A power company may choose not to shut down power if shutting down power may create unforeseen additional damage. An electrified TV truck that may catch fire, or has caught fire, may not be a situation that would warrant a large shut down of electricity if that is the only solution, and the truck damage, or personal injury, has occurred.

Some people are aware of the fact that when there is a large grounding of utility power lines, the utility’s circuit breakers will “open” or shut off the circuit, then re-energize automatically after a time period. This period may be 10 seconds, 15 seconds, or may not be automatically controlled. Some power stations are operated manually by an operator who is instructed to turn power back on if there is no planned reason for the outage.

This is what happened at one ENG incident where a person was killed. An operator reenergized the lines, per protocol, while the technician’s body was grounding the truck, the mast of which was contacting an overhead line. Emergency service people on the scene also made a variety of errors, one police officer stating she had just graduated from the police academy, and the electrical safety portion of her training had been cut due to budgetary issues.

At any time, computers that control power may malfunction, or function normally in their own logic, re-energizing or shutting down lines.
Sometimes there are mechanical malfunctions. This sort of malfunction was reportedly responsible for re-energizing power lines at a mass electrocution in Natal Brazil that killed 29, and injured many more, after a truck knocked over a power pole near a rain soaked group of people.

In your van, the generator provides the energized line and ground. The generator chassis, typically in physical and electrical contact with the van chassis, is the ground, making the vehicle chassis “ground,” too. Unless the van is tied to earth ground through grounding rods, earth grounding is not a factor as is typical in utility provided power. The only path of electricity to “ground” is the electrical output of the generator to itself, and the vehicle chassis. This principle has been observed by thousands of TV crews who have performed live shots in the rain while standing on the ground using generator power.

One more item to understand is the phenomenon called “ground gradients.” This is an electrical behavior where a grounded high voltage line produces electrical pulses in the ground. These pulses emanate from the point of contact and dissipate in theoretically concentric rings, or circles. Dangerous? Some firefighters call them “Rings of Death.” They are dangerous, and life threatening.
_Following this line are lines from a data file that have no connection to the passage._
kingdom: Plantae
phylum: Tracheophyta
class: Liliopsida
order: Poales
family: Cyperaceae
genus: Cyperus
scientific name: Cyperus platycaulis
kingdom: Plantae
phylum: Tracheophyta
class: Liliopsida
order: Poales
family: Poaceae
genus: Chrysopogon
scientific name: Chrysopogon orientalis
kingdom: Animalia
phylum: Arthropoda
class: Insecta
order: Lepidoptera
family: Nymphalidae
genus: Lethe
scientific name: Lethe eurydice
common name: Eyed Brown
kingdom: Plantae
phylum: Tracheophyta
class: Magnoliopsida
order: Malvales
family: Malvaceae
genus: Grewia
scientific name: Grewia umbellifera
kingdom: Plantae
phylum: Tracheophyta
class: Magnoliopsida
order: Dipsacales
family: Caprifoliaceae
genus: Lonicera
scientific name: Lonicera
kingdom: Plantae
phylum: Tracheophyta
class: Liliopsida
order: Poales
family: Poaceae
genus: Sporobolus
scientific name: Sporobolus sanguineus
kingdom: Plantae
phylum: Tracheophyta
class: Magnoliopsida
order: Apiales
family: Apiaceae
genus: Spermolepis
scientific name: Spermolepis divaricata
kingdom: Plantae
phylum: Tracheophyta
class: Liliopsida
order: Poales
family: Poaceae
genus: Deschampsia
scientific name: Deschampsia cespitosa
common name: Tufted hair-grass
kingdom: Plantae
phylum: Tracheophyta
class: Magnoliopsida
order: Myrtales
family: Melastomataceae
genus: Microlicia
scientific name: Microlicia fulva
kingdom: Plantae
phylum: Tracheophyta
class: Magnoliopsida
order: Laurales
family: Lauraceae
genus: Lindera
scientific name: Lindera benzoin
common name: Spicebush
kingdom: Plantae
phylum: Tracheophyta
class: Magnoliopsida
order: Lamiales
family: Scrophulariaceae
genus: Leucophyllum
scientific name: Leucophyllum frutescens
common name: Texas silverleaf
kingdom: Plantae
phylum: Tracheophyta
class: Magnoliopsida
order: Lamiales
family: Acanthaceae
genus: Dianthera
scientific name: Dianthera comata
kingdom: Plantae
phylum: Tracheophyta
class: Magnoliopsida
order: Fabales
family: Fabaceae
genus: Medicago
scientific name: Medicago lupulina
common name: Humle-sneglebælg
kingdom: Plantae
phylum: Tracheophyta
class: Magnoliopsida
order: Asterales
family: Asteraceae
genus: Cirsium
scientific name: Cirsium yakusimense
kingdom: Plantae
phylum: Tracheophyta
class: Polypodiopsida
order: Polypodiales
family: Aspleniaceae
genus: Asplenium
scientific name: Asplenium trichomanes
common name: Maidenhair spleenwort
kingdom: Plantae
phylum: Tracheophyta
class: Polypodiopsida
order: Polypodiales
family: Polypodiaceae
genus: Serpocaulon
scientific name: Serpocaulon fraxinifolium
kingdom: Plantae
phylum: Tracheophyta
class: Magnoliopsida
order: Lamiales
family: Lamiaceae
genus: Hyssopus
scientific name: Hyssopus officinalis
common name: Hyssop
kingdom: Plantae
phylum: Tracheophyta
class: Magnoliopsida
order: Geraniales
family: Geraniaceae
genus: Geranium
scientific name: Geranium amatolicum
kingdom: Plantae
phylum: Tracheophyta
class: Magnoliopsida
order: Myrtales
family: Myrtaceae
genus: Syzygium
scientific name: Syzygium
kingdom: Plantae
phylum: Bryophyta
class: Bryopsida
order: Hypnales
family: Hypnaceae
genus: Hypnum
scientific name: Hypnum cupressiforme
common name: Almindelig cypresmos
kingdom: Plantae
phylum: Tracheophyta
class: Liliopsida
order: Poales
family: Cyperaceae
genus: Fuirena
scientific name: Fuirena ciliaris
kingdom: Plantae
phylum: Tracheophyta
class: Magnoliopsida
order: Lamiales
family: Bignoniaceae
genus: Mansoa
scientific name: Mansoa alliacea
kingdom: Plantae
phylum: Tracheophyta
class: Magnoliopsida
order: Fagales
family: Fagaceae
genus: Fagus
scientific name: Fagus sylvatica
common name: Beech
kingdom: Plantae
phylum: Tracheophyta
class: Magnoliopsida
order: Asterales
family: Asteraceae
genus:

As the “rings” move away from the point of high voltage wire contact, like the circles in a pond when a rock is thrown into it, the voltage diminishes.
The “gradient” voltage is dangerous if one steps on one gradient, or ring, with one limb, which may be at one voltage, and touches another gradient with another limb, like one’s hand or other foot. The second gradient may be at a significantly different voltage, the difference in voltage conducted through the object connecting them…like one’s hands, or feet and legs.

Gradients are invisible, so they have to be pictured/imagined at any incident. If you are in a gradient field, or suspect it, perceived perhaps by a tingling feeling in your legs, keep both feet together, and hop or shuffle away. 50 yards away is one guideline, or as one firefighter said: “Until you get past the first person laughing at you.”

Gradient fields are the reason you need to keep both feet together, and hop or shuffle away from the point of grounding if you are jumping from an electrified vehicle. Shuffling is defined by moving feet in a shuffling motion with both feet touching, so at no point will the heel on one foot go ahead with the toes on the other foot. Minimal spread of the limbs in the gradient field is the key, so as not to straddle different voltage.
This is also the reason you can’t fall on your hands if you jump out of the truck and are off balance. Your feet and hands will be on different points on the ground and possibly in different areas of the gradient field.